A proliferação de informação na internet e o avanço da inteligência artificial vieram alterar de forma profunda os critérios jornalísticos para definir o que é, ou não, notícia. Neste novo contexto, Carlos Castilho, num texto para o Observatório da Imprensa do Brasil, parceiro do CPI, considera que "a grande imprensa mundial ainda trata o resultado das sondagens como a expressão da realidade e, portanto, acima de qualquer suspeita. Mas investigadores como o inglês Steve Poole, especialista em linguagem na internet, acham que é necessário banir as pesquisas, especialmente as pré-eleitorais, para impedir que elas gerem desinformação”. 

Desde o livro Opinião Pública, de Walter Lippmann, que se questiona a fiabilidade das opiniões populares sobre temas complexos. No entanto, em 1935, George Gallup transformou a preocupação de Lippmann num negócio, criando um modelo simplificado que dividia a opinião pública em categorias dicotómicas: certo ou errado, bom ou mau, vencedor ou vencido. Este modelo tornou-se dominante na imprensa global. 

Carlos Castilho explica que, com o tempo, tornou-se evidente que essa simplificação distorcia a realidade, sobretudo perante a crescente volatilidade da opinião pública. A partir dos anos 1970, as sondagens passaram a ser usadas também como ferramentas de marketing político e comercial, patrocinadas por partidos, empresas e organizações com interesses específicos, o que enfraqueceu ainda mais a percepção da sua isenção. 

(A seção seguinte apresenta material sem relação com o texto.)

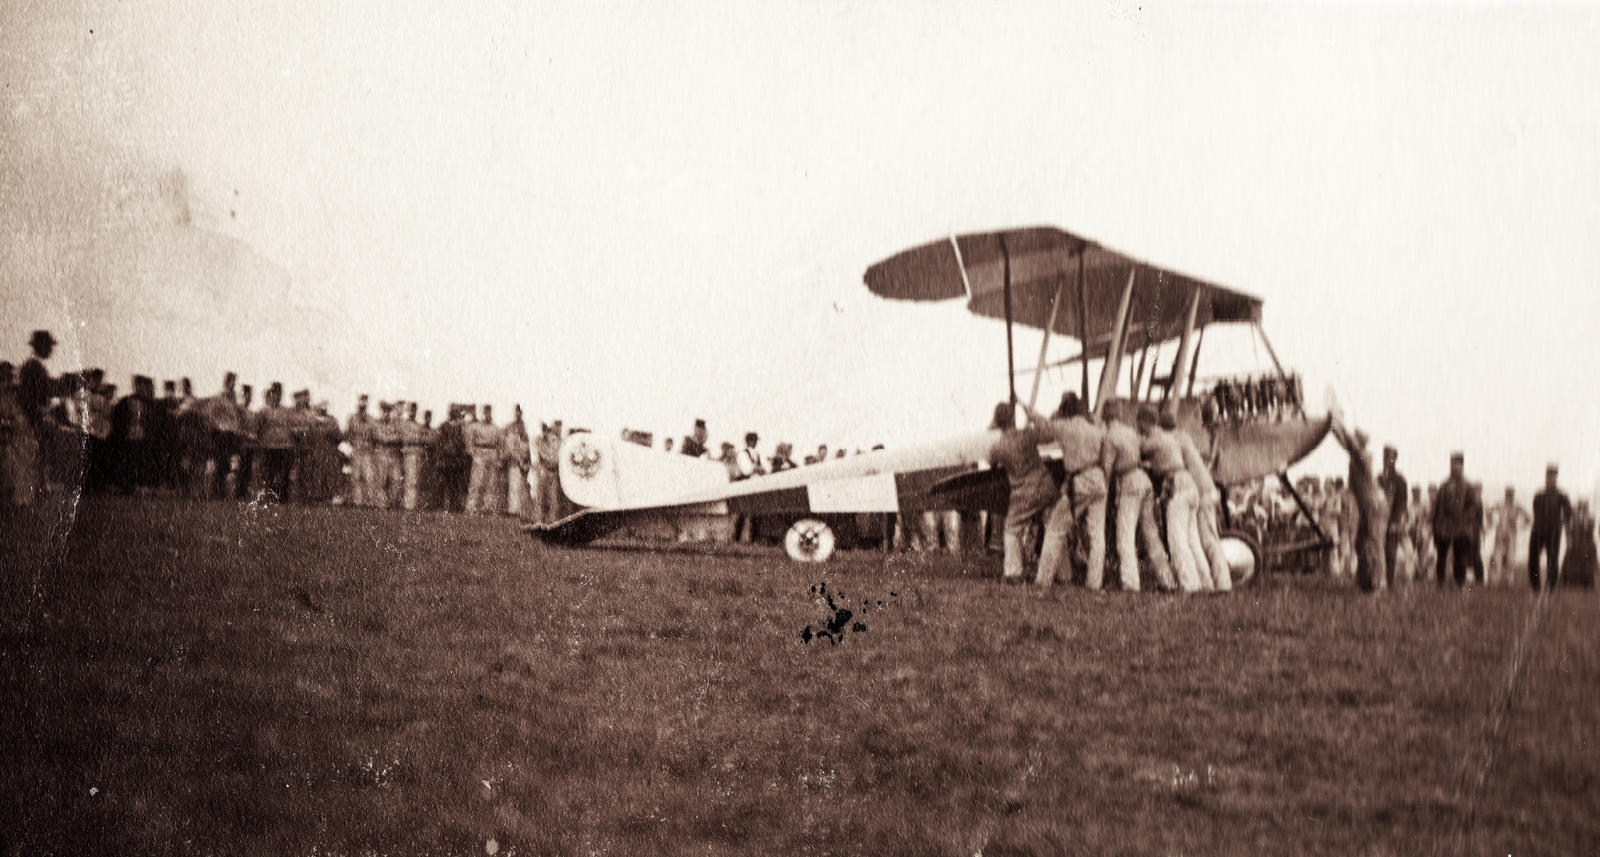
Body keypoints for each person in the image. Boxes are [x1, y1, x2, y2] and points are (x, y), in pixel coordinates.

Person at [1027, 392, 1105, 589]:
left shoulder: (1064, 427)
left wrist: (1032, 414)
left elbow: (1045, 430)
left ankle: (1043, 579)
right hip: (1098, 479)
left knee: (1054, 530)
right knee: (1097, 534)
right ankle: (1094, 583)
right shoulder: (1096, 430)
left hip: (1079, 481)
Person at [1100, 399, 1174, 591]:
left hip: (1129, 483)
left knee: (1124, 534)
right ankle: (1168, 581)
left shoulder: (1110, 436)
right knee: (1151, 535)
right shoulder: (1131, 432)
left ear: (1105, 417)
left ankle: (1130, 583)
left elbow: (1106, 470)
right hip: (1144, 480)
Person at [986, 401, 1057, 583]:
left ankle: (1013, 573)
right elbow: (1049, 432)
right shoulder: (1027, 435)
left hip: (1023, 493)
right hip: (1045, 486)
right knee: (1054, 527)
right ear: (1012, 419)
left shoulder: (998, 446)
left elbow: (990, 461)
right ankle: (1063, 574)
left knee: (1011, 529)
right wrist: (1028, 410)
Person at [1138, 406, 1208, 592]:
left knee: (1177, 539)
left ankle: (1190, 585)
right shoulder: (1169, 437)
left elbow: (1138, 450)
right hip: (1188, 483)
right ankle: (1205, 582)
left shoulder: (1153, 440)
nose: (1137, 426)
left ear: (1145, 422)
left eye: (1139, 422)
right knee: (1192, 540)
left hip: (1176, 484)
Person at [1167, 412, 1230, 592]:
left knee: (1208, 541)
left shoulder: (1173, 440)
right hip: (1205, 490)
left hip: (1202, 493)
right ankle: (1212, 583)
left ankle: (1223, 583)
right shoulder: (1183, 436)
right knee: (1201, 540)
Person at [1330, 417, 1389, 593]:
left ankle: (1379, 583)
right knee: (1360, 542)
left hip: (1374, 506)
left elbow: (1350, 445)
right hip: (1367, 506)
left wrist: (1339, 425)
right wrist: (1333, 427)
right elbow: (1346, 443)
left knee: (1374, 543)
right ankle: (1365, 581)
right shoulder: (1358, 457)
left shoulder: (1363, 456)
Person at [1432, 452, 1480, 587]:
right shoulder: (1444, 485)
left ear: (1462, 466)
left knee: (1460, 556)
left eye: (1456, 464)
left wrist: (1464, 520)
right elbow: (1437, 505)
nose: (1453, 467)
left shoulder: (1468, 486)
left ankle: (1460, 583)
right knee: (1441, 554)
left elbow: (1473, 507)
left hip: (1461, 527)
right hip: (1444, 526)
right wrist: (1436, 523)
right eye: (1452, 464)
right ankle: (1440, 582)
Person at [1529, 464, 1571, 591]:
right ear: (1546, 476)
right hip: (1538, 530)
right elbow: (1535, 512)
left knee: (1552, 558)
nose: (1551, 479)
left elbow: (1568, 514)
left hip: (1554, 531)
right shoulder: (1538, 495)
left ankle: (1551, 586)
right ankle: (1535, 586)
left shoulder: (1562, 496)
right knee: (1533, 558)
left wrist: (1565, 529)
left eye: (1553, 476)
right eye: (1549, 476)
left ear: (1556, 478)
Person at [1376, 445, 1408, 589]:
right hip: (1378, 521)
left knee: (1390, 552)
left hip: (1392, 521)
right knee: (1378, 551)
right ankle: (1378, 580)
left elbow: (1402, 503)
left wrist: (1396, 522)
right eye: (1384, 458)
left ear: (1395, 460)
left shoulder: (1400, 481)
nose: (1386, 461)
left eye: (1389, 458)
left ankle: (1389, 582)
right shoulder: (1378, 479)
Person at [1487, 487, 1530, 586]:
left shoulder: (1517, 505)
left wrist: (1520, 526)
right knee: (1497, 557)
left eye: (1511, 494)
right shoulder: (1500, 504)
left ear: (1513, 495)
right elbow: (1489, 511)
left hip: (1511, 534)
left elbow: (1528, 518)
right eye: (1508, 494)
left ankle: (1509, 582)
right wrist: (1492, 522)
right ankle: (1494, 582)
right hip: (1501, 533)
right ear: (1505, 494)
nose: (1509, 496)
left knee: (1511, 558)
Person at [465, 405, 504, 514]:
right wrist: (474, 454)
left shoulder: (496, 428)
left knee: (491, 483)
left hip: (492, 454)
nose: (487, 414)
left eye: (489, 412)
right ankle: (472, 506)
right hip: (479, 453)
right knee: (477, 482)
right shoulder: (475, 427)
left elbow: (500, 445)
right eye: (485, 412)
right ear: (482, 413)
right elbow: (469, 442)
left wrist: (498, 458)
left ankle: (488, 507)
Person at [436, 406, 471, 513]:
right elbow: (439, 442)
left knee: (457, 483)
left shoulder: (461, 426)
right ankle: (445, 505)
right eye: (453, 412)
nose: (454, 414)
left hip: (457, 459)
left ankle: (455, 506)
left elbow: (465, 441)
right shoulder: (443, 426)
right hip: (447, 458)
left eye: (456, 412)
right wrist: (441, 454)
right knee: (446, 483)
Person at [399, 402, 432, 511]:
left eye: (414, 410)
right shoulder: (403, 424)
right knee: (410, 479)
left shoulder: (418, 425)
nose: (413, 412)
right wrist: (419, 439)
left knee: (417, 479)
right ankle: (408, 504)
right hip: (409, 452)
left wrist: (421, 439)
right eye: (411, 410)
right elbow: (405, 438)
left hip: (419, 453)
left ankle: (414, 503)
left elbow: (428, 439)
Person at [503, 405, 533, 518]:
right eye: (516, 412)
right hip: (515, 463)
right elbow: (511, 449)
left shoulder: (525, 435)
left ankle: (522, 511)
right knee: (514, 487)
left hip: (524, 463)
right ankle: (513, 510)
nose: (519, 429)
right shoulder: (511, 434)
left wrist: (527, 463)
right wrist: (519, 461)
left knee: (523, 488)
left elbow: (529, 450)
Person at [535, 419, 563, 523]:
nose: (559, 429)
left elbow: (559, 456)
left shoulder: (559, 441)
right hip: (544, 469)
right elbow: (541, 453)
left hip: (554, 470)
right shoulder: (542, 439)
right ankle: (539, 518)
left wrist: (555, 463)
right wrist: (548, 462)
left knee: (553, 496)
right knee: (541, 495)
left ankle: (552, 518)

Com o surgimento da internet e da inteligência artificial, a multiplicidade de versões sobre um mesmo facto intensificou os tons de cinzento entre os extremos. “Os meios tons entre o claro e o escuro multiplicaram-se como decorrência do aumento exponencial de versões sobre um mesmo dado, facto ou evento”, nota Castilho, afectando directamente a base dicotómica das sondagens. 

“As sondagens deixaram de servir como indicador de tendências na opinião pública para funcionar mais como um instrumento para induzir atitudes e posicionamentos de formadores de opinião e tomadores de decisões. Ou seja, para manipular resultados de uma pesquisa para atingir um determinado objectivo particular”. 

Neste cenário, o jornalismo precisa de assumir uma nova função: mais do que divulgar números, deve investigar os contextos, metodologias e interesses por detrás das sondagens. Um trabalho mutidisciplinar que exige tempo, precisão e uma noção dos princípios básicos da complexidade da informação na era digital. 

Não se trata de banir as sondagens, mas de contextualizá-las. Como conclui Castilho, “a alternativa mais viável é a da contextualização dos resultados, algo que cabe especificamente ao jornalismo e à imprensa, actores insubstituíveis e essenciais na função de distinguir informação da desinformação.”